Хозяин дома, держа ее за плечи, вновь повторил: "Какой смысл сопротивляться!", а она продолжала механически качать головой, ибо видела сейчас не хозяина дома, а своего недруга-сына, ненавистного тем больше, чем меньше и униженней ощущала себя. Она слышала, как он попрекает ее разрушенной могилой, но тут вдруг из хаоса памяти, вне всякой логики, выплыла фраза, которую она злобно бросила ему в лицо: "Мальчик мой, старые покойники должны уступить место молодым!"
13Он ничуть не сомневался в том, что все это и вправду закончится отвращением, ведь уже сейчас при одном взгляде на нее (взгляде пытливом и проницательном) в нем рождалось определенное отвращение; но, как ни удивительно, оно не мешало ему, а, напротив, дразнило и возбуждало, словно он вожделел этого отвращения: жажда обладания сближалась в нем с жаждой отвращения; жажда прочесть по ее телу наконец то, что так долго ему не дано было знать, смешивалась с жаждой это прочтенное мигом обесценить.
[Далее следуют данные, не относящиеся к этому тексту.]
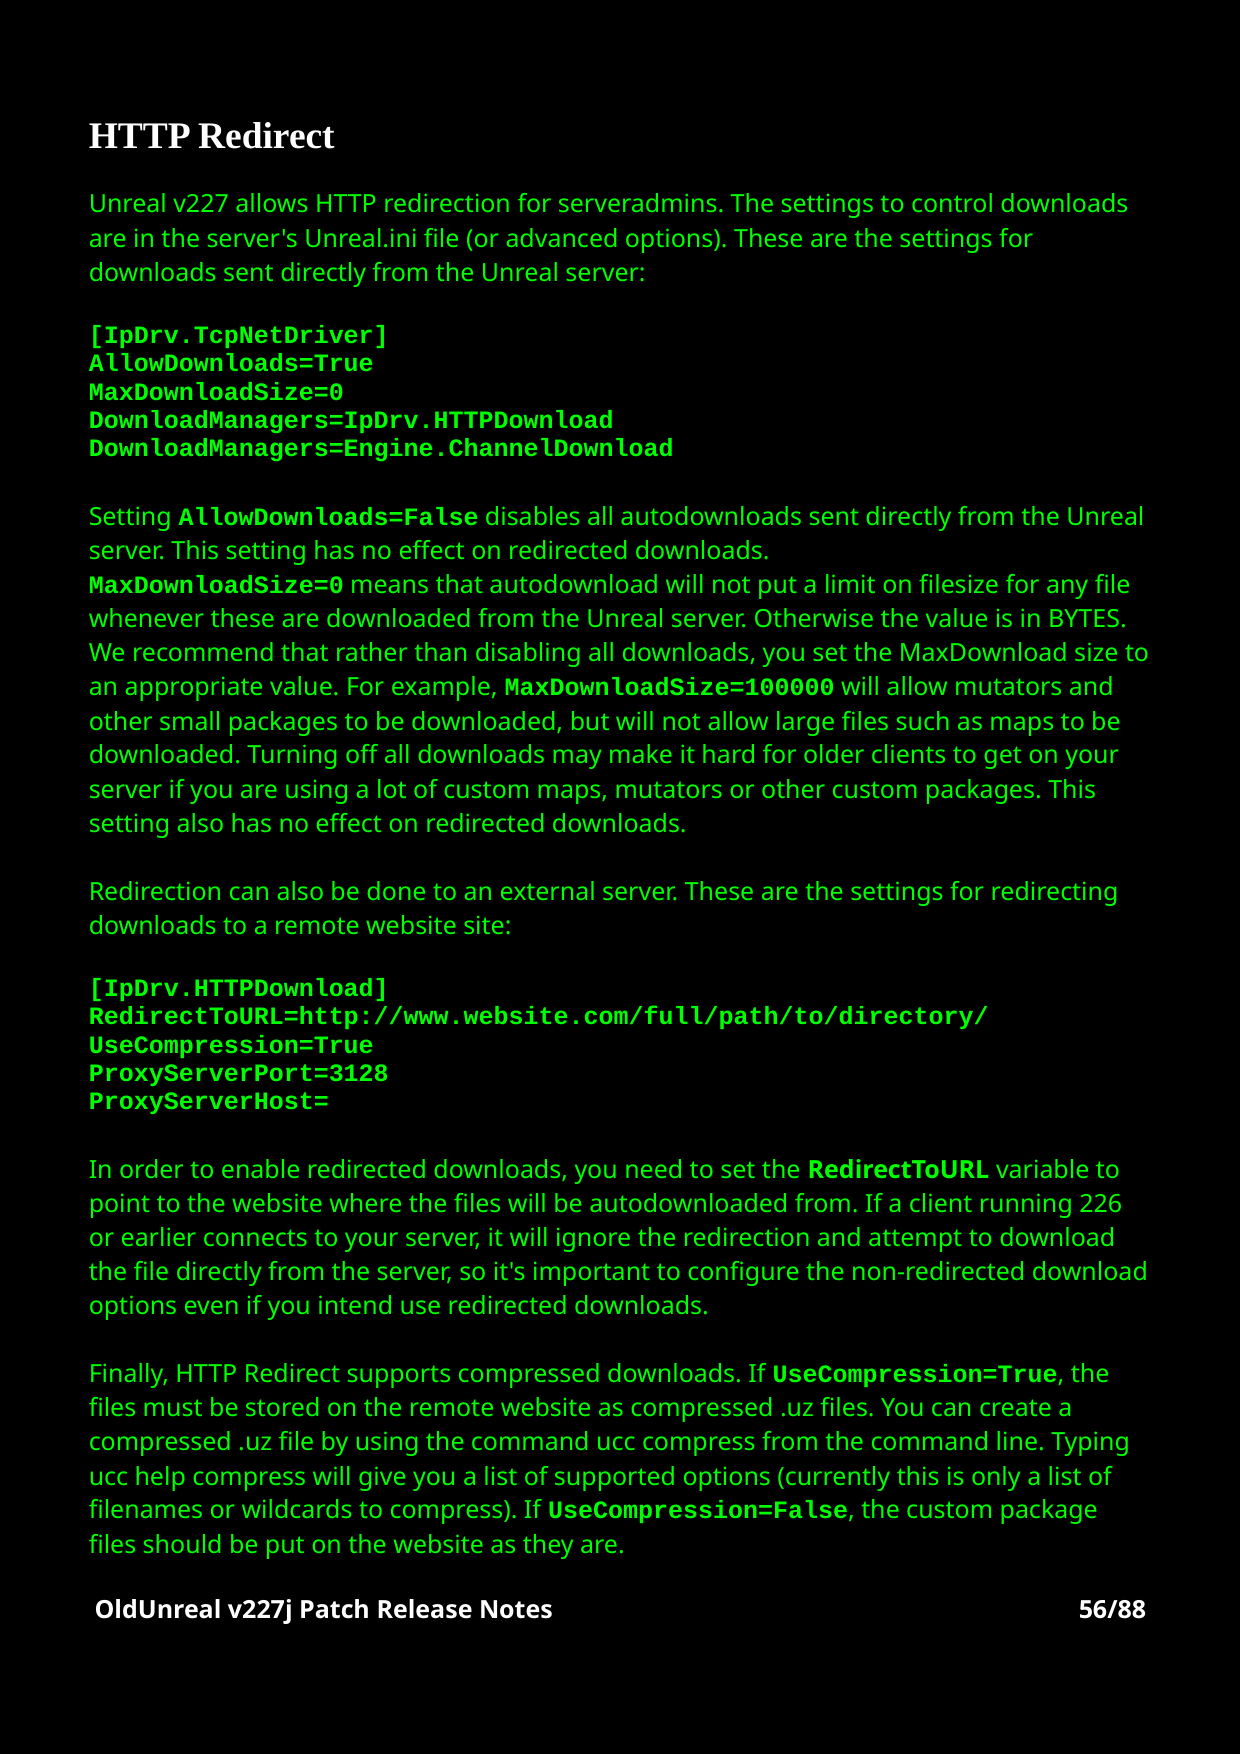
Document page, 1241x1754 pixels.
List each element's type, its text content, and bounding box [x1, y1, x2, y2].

Откуда это в нем? Осознавал он это или нет, но сейчас ему представился исключительный случай: его гостья могла возместить ему все, что было у него отнято, что ускользнуло от него, что прошло мимо, все, без чего таким невыносимым казался его возраст, отмеченный редеющими волосами и печально убогим итогом; и он, осознавая или только смутно ощущая это, мог теперь все эти недоступные ему радости лишить смысла и цвета (ибо именно их несказанная цветистость делала его жизнь столь печально бесцветной), мог открыть, что они ничтожны, что они лишь химера, угасание и меняющий личину прах, он мог отомстить им, унизить их, уничтожить.
— Не сопротивляйтесь, — повторял он, пытаясь привлечь ее к себе.
14Она все время видела насмешливое лицо сына и, когда хозяин дома силой привлек ее к себе, сказала: "Прошу вас, оставьте меня на минуту", и высвободилась; не хотела оборвать то, что вертелось в голове: старые покойники должны уступить место молодым, а памятники — вздор, и ее памятник, который этот человек, что рядом с ней, воздвиг в своей душе пятнадцать лет назад, — вздор, и памятник мужа — вздор, да, мой мальчик, все памятники — вздор, говорила она сыну и с мстительным наслаждением смотрела, как его лицо морщится и искажается криком: "Ты никогда так не говорила, мать!" Конечно, она знала, что никогда так не говорила, но эта минута была озарена светом, преображающим все вокруг.
Какой смысл памятники предпочитать жизни? Ее собственный памятник имеет для нее лишь один-единственный смысл: сейчас она может опрокинуть его ради своего презренного тела; мужчина, который сидит рядом, нравится ей, он молод и, вероятно (даже наверняка), он последний мужчина, который нравится ей и с которым она может предаться любви; и это единственно важное; если потом он и почувствует к ней отвращение и ее памятник в его душе рухнет — ей безразлично; ведь памятник существует вне ее, так же как вне ее и его душа и его память, а все, что существует вне ее, ей безразлично. "Ты никогда так не говорила, мать!" — слышала она сыновний выкрик, но оставила его без внимания. Она улыбалась.
— Вы правы, какой смысл сопротивляться, — сказала она тихо и встала. Затем начала медленно расстегивать платье. До вечера оставалось еще много времени. Комната на сей раз была залита ярким светом.